At this point Alex joined the conversation. "I have to ask, although feel free to tell me it's none of my business, but why would you come back to Blue Springs, knowing the prevailing attitude towards homosexuality here?" She looked genuinely perplexed.
"That's a fair question. Things are better here than they used to be, despite what happened here today. Even so, I discussed it at length with my son. I told him why I wanted to come here but also what he was likely to face if we did. I told him we could move somewhere else if he preferred, somewhere more accepting of who he is." She shook her head and laughed, "My little know what he said to me? He said 'Mom how are places like Blue Springs ever going to change if nobody ever pushes them to change. They need to meet and get to know people like me or they'll never learn that all their preconceived notions are crap.' It's been hard sometimes but he's made some good friends and whenever I ask if he's had enough and wants to move he just says 'This is home now, where would we go?'"
"He sounds like an extraordinary young man!" Maggie said squeezing Eliza's forearm again, Alex nodding beside her.

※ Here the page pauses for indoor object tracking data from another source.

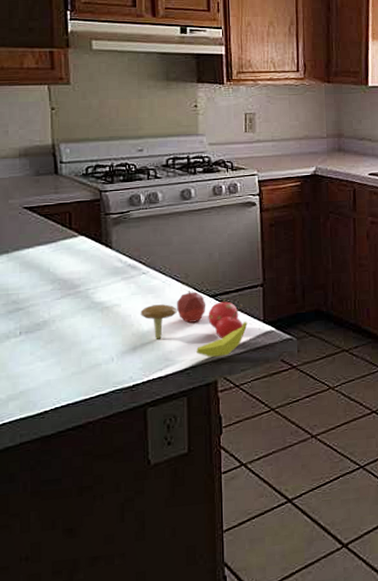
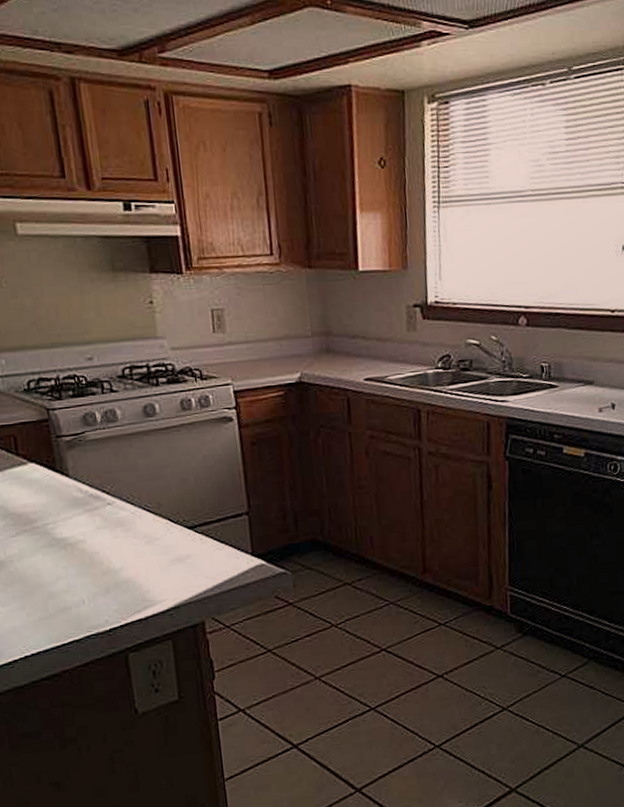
fruit: present [140,291,248,357] -> none [109,522,234,596]

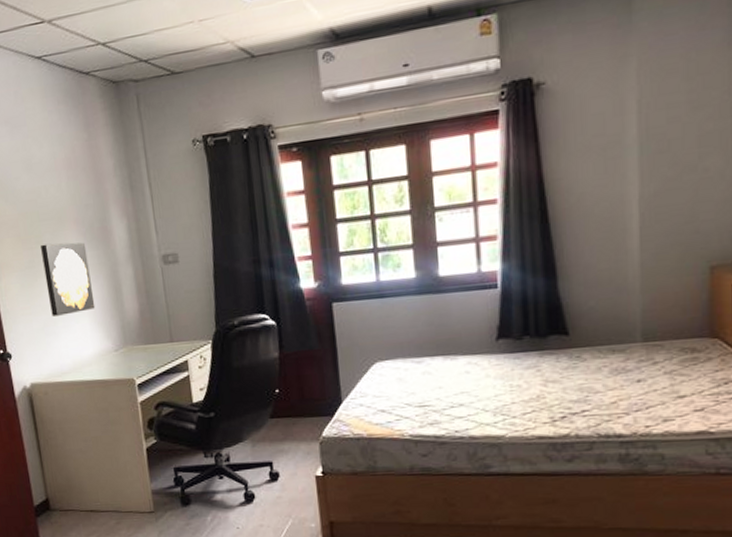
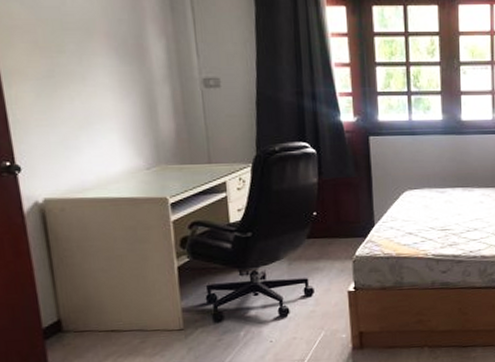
wall art: present [41,242,95,316] -> none [63,54,126,130]

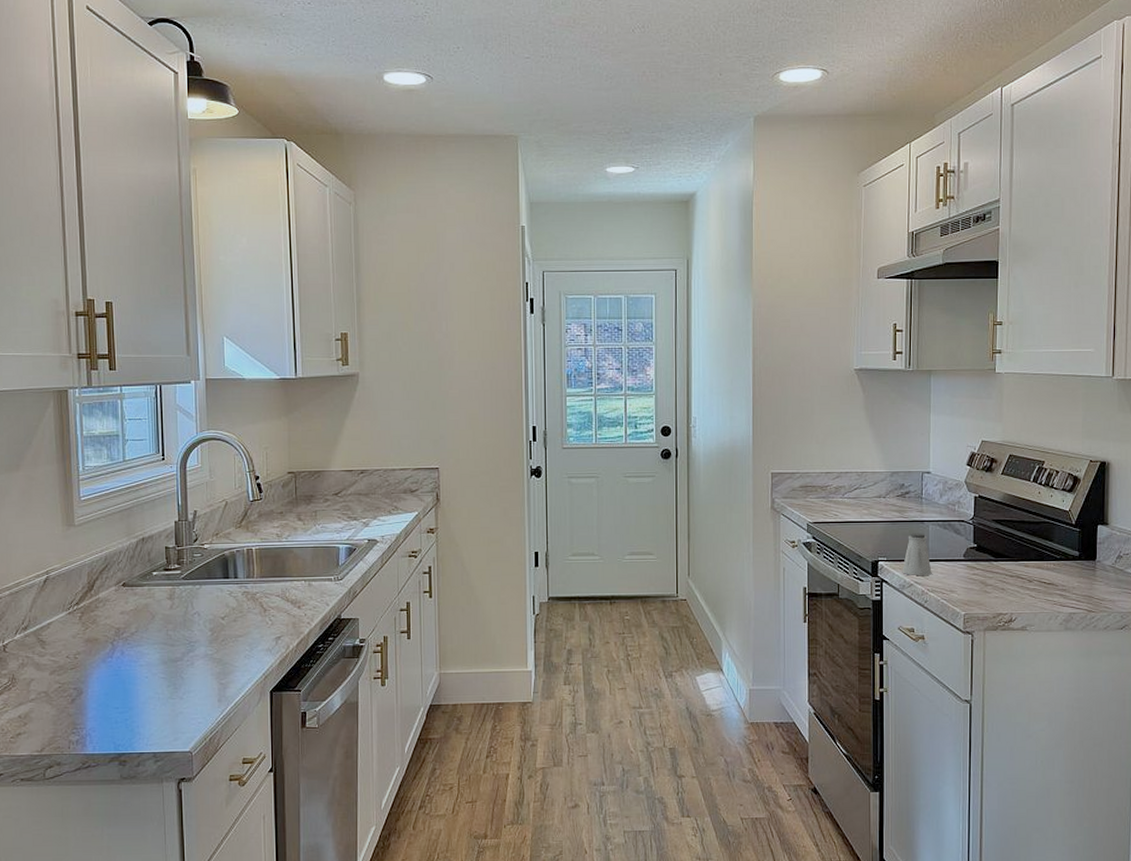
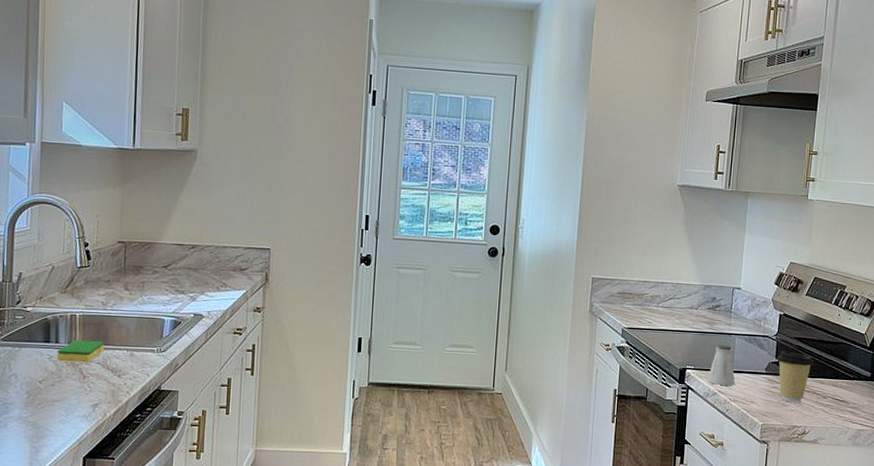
dish sponge: none [236,574,283,597] -> present [56,340,105,363]
coffee cup: none [975,534,1016,589] -> present [777,350,814,403]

"Enough about me," Eliza exclaimed, giving herself a little shake. "I want to hear about you. What happened to you after you graduated from High School and got the heck out of this town?"
Maggie spent the better part of an hour telling Eliza about going to school, joining NCPD, becoming a detective and working in the Science Division. She described meeting and falling in love with Alex (the non-classified version), losing Alex, becoming guardian to her brother's children, getting Alex back, getting married and adopting the children. She even, at Jessie's insistence, told Eliza that Jessie was transgendered and that she and Matt were born identical twins.
"Wow, Maggie, you've lived an incredible life so far and done so well for yourself." She was genuinely happy for Maggie and impressed by what she had accomplished despite her difficult teenage years.
They'd been talking for close to three hours and Bertie was clearly getting restless. "Sweetheart," Alex said leaning into Maggie's side, "I hate to break this up but I think we better let this little guy get outside and do some running around or there's no way he'll sit still during the funeral service."
"I'm sorry!" Eliza exclaimed, "I've been monopolizing your time. I'm sure you have things you'd rather be doing."
"Nonsense!" Alex replied. "We've had a great time."
"Yes!" Maggie agreed wholeheartedly. "You've helped me put a piece of unpleasant history behind me. You have no idea what a gift that is." She stood up and pulled Eliza up into a tight hug. Then she reached into her jacket pocket and pulled out one of her cards handing it to Eliza. "If you're ever if in National City call me. You can come to family dinner and meet the rogue's gallery we call family, And we'd love to meet David."
Alex gave her a quick hug and whispered "Thank you, I'm so glad we ran into you today!"
Matt put his hand out for Eliza to shake and Jessie and Bertie followed his example. Then they all headed out to get a little fresh air and exercise before heading back to the hotel to change for Sofia's funeral.